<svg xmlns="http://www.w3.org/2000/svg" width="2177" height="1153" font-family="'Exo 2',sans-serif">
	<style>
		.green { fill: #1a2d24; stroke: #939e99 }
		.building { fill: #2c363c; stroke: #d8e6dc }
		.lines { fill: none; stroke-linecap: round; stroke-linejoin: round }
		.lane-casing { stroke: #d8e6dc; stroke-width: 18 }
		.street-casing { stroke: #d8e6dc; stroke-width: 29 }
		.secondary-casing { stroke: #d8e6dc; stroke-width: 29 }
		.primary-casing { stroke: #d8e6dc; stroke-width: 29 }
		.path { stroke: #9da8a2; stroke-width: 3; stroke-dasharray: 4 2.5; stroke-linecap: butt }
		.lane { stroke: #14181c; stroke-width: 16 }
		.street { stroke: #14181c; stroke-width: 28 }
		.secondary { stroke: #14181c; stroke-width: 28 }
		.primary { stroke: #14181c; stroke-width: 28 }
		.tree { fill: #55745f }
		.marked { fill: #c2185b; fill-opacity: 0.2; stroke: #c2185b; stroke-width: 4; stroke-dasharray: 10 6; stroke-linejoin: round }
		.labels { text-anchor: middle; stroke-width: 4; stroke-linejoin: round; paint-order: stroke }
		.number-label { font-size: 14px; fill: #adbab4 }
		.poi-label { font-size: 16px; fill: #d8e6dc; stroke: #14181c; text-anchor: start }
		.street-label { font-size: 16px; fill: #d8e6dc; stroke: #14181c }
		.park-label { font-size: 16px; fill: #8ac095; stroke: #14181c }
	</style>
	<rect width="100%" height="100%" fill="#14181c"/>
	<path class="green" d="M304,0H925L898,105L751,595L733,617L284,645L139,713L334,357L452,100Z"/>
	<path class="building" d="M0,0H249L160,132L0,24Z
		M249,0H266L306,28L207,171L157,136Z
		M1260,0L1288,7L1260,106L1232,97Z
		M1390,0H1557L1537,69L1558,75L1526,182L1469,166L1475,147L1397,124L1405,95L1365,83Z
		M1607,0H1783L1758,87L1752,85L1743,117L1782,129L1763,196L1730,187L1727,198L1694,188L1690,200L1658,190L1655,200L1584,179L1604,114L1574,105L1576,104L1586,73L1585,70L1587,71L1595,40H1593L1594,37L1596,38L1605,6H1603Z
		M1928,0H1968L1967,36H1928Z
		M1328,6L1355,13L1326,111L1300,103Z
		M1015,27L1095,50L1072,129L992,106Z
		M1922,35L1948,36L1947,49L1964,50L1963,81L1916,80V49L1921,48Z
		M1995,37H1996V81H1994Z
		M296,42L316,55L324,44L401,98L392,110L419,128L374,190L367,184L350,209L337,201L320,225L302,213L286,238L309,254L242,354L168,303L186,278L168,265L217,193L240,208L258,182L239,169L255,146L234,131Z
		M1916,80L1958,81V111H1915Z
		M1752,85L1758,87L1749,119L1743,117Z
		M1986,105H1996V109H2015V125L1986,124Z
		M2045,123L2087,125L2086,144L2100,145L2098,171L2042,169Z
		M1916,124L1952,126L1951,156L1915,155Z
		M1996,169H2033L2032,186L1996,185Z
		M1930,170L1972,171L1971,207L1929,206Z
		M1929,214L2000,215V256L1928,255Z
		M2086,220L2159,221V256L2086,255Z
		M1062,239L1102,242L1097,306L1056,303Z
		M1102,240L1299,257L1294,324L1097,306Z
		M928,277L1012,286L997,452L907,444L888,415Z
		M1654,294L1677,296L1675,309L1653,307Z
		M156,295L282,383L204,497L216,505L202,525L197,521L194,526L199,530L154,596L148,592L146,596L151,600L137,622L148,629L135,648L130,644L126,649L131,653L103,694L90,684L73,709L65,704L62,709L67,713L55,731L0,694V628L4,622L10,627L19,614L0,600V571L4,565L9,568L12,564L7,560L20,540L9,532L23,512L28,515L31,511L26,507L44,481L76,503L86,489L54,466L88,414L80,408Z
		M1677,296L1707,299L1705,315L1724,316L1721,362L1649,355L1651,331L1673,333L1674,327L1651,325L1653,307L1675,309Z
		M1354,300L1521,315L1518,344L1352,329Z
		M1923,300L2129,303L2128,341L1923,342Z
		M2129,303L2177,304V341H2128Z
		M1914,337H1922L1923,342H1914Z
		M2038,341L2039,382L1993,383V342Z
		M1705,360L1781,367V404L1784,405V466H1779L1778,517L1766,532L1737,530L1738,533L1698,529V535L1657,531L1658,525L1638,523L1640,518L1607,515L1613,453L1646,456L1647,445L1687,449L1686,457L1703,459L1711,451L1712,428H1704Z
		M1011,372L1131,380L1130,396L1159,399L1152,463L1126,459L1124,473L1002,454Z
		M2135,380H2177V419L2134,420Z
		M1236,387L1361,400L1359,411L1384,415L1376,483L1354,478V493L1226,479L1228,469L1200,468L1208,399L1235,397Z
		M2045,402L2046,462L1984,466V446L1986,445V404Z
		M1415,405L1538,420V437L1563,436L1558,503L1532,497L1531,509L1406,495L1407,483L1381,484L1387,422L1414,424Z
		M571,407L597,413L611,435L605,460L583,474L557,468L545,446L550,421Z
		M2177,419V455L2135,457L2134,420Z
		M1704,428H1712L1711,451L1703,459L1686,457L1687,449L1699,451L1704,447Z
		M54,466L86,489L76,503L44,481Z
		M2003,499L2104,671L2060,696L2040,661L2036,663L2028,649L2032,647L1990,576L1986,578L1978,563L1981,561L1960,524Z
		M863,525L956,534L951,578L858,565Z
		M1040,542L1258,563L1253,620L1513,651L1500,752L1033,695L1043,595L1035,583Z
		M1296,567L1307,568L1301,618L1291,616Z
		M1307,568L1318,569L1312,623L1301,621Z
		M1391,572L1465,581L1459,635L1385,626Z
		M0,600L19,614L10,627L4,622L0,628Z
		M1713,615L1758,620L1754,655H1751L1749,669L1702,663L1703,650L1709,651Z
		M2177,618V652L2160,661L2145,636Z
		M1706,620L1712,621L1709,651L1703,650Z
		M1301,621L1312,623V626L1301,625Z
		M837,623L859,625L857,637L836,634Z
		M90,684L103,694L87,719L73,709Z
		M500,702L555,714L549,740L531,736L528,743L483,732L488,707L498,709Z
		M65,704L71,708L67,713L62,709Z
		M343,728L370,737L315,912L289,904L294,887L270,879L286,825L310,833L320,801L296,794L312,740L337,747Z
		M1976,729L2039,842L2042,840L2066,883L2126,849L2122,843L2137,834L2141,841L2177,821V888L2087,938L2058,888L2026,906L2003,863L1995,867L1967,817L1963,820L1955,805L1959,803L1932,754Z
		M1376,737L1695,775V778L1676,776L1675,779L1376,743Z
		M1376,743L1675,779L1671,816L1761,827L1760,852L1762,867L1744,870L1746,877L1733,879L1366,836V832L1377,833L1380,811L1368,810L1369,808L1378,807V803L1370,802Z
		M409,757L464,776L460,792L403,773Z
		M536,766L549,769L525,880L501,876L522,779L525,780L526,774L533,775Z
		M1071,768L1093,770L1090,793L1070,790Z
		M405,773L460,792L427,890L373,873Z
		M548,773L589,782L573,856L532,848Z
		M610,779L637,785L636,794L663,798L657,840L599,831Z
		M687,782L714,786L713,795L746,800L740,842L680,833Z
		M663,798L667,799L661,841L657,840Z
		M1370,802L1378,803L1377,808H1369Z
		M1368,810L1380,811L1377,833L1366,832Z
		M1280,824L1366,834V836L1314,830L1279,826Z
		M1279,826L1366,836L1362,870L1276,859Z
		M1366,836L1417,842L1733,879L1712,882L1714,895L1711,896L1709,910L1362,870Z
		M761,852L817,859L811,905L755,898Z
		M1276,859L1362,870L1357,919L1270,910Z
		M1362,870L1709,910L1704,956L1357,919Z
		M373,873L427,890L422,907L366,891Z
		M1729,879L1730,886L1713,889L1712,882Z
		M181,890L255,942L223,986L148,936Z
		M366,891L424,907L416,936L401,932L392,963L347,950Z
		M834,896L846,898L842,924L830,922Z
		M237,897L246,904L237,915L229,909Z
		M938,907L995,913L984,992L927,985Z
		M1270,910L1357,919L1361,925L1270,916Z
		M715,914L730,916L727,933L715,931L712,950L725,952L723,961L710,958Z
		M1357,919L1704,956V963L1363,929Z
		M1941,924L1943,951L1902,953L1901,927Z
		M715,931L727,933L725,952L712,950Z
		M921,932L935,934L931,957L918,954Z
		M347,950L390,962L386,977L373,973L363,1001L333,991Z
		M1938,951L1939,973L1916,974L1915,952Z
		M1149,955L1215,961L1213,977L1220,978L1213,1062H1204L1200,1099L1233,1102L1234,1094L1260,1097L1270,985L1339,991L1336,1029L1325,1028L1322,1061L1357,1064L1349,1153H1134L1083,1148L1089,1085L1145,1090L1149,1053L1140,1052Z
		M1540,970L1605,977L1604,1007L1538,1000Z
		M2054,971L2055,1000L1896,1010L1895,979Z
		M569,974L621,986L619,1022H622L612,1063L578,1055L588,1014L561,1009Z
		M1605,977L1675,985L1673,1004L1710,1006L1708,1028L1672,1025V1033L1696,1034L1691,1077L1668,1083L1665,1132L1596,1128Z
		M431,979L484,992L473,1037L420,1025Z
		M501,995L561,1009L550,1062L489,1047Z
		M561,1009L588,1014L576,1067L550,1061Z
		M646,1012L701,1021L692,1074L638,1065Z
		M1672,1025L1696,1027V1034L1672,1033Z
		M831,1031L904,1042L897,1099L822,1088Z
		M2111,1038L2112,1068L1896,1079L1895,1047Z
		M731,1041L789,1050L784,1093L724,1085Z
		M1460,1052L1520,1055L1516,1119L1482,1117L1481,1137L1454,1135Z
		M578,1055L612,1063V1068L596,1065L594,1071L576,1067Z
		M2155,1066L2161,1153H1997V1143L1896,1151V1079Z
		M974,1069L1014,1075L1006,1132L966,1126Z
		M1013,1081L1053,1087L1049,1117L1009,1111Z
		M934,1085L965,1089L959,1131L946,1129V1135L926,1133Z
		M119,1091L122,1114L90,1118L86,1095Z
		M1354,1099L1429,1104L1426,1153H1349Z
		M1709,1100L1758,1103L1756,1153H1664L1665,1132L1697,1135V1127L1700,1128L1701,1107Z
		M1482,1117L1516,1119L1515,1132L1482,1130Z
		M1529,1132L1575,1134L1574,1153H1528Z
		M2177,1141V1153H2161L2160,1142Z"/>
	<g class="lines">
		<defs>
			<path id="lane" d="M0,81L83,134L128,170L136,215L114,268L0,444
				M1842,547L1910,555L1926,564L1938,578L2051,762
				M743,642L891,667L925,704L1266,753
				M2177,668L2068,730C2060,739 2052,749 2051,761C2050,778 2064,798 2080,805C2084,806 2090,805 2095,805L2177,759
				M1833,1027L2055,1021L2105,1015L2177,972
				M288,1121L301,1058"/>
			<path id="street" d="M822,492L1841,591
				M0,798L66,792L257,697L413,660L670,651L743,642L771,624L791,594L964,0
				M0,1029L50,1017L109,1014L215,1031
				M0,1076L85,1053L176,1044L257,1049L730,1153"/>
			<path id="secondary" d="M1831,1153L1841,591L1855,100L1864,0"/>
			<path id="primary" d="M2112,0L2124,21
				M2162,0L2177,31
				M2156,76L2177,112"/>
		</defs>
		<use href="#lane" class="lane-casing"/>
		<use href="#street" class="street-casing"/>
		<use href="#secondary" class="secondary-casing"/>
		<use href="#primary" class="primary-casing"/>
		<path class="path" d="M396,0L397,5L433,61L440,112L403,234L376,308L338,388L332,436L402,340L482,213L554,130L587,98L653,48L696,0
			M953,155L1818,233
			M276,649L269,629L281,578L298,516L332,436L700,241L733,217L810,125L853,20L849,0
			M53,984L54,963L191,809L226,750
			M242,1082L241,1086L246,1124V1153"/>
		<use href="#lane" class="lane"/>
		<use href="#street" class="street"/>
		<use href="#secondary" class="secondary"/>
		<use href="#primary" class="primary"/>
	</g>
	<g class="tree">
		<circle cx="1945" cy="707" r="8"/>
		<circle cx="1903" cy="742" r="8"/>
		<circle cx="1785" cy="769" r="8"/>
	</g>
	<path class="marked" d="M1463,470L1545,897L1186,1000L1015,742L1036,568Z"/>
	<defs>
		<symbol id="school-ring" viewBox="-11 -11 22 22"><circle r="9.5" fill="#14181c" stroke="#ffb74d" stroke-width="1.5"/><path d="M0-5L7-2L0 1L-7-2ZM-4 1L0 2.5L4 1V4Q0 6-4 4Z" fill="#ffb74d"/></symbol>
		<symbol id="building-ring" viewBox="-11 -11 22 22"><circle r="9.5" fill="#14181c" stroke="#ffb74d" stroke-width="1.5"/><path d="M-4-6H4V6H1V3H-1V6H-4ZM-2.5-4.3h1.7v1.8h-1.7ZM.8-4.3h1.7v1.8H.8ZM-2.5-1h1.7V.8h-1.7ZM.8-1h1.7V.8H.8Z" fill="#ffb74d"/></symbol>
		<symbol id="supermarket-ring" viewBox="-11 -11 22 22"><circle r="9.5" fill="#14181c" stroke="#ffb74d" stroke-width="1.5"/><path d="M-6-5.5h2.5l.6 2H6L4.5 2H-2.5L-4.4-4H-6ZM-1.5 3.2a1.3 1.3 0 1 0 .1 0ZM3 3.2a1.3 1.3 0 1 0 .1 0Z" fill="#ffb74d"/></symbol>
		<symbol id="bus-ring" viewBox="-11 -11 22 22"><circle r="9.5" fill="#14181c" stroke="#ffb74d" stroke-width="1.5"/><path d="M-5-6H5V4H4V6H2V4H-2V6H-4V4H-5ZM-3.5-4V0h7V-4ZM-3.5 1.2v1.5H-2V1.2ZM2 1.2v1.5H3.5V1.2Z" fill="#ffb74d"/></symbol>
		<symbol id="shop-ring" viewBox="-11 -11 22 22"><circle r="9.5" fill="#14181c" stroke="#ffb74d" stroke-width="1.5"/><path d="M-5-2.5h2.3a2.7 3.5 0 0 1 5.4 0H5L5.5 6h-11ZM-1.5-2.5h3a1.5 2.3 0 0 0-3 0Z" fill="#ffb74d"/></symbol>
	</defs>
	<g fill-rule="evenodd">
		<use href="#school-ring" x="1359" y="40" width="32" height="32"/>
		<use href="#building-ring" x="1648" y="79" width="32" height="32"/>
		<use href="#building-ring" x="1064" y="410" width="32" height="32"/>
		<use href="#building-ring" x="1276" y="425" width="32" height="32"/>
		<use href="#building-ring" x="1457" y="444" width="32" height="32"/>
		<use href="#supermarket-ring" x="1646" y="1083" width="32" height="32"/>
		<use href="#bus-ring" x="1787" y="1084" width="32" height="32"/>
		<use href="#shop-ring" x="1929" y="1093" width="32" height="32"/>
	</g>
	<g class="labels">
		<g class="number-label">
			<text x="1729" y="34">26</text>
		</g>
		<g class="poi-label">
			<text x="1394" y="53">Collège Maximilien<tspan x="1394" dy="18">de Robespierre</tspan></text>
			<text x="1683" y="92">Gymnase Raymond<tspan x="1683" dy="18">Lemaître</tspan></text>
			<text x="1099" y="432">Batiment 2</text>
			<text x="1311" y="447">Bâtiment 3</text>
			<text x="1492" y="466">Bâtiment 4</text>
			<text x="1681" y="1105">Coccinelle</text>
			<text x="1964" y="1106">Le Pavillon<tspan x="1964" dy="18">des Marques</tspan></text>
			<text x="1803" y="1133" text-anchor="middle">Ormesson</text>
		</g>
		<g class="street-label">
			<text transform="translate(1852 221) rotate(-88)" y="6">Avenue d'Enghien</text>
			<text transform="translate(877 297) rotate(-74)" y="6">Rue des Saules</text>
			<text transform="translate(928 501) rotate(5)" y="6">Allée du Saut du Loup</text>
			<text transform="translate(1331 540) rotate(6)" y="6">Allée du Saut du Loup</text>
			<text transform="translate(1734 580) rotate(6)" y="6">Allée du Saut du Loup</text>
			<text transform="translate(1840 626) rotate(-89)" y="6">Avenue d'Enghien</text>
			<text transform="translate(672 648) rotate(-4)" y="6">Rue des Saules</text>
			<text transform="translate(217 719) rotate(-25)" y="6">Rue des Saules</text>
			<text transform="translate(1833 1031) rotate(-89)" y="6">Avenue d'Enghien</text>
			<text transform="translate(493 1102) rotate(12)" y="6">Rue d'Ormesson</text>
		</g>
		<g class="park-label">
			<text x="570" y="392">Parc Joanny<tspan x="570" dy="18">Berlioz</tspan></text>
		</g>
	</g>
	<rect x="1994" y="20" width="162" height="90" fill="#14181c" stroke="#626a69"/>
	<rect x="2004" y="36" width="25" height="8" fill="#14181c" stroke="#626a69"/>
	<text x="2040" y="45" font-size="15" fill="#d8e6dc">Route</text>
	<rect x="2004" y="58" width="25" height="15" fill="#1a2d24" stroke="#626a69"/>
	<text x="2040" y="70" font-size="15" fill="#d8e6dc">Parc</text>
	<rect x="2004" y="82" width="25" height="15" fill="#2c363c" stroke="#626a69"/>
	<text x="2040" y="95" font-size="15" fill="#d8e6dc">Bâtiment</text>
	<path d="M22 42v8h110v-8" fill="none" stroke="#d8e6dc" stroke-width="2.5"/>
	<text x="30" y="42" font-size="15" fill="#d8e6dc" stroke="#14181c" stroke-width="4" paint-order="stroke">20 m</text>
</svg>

### TASK STATEMENT:
What are the lines above, starting at the one with "14px; fill: #adbab4" and ending at the one with "M1916,124L1952,126L1951,156L1915,155Z"? Give them again exactly, and only them.

### TASK ANSWER:
		.number-label { font-size: 14px; fill: #adbab4 }
		.poi-label { font-size: 16px; fill: #d8e6dc; stroke: #14181c; text-anchor: start }
		.street-label { font-size: 16px; fill: #d8e6dc; stroke: #14181c }
		.park-label { font-size: 16px; fill: #8ac095; stroke: #14181c }
	</style>
	<rect width="100%" height="100%" fill="#14181c"/>
	<path class="green" d="M304,0H925L898,105L751,595L733,617L284,645L139,713L334,357L452,100Z"/>
	<path class="building" d="M0,0H249L160,132L0,24Z
		M249,0H266L306,28L207,171L157,136Z
		M1260,0L1288,7L1260,106L1232,97Z
		M1390,0H1557L1537,69L1558,75L1526,182L1469,166L1475,147L1397,124L1405,95L1365,83Z
		M1607,0H1783L1758,87L1752,85L1743,117L1782,129L1763,196L1730,187L1727,198L1694,188L1690,200L1658,190L1655,200L1584,179L1604,114L1574,105L1576,104L1586,73L1585,70L1587,71L1595,40H1593L1594,37L1596,38L1605,6H1603Z
		M1928,0H1968L1967,36H1928Z
		M1328,6L1355,13L1326,111L1300,103Z
		M1015,27L1095,50L1072,129L992,106Z
		M1922,35L1948,36L1947,49L1964,50L1963,81L1916,80V49L1921,48Z
		M1995,37H1996V81H1994Z
		M296,42L316,55L324,44L401,98L392,110L419,128L374,190L367,184L350,209L337,201L320,225L302,213L286,238L309,254L242,354L168,303L186,278L168,265L217,193L240,208L258,182L239,169L255,146L234,131Z
		M1916,80L1958,81V111H1915Z
		M1752,85L1758,87L1749,119L1743,117Z
		M1986,105H1996V109H2015V125L1986,124Z
		M2045,123L2087,125L2086,144L2100,145L2098,171L2042,169Z
		M1916,124L1952,126L1951,156L1915,155Z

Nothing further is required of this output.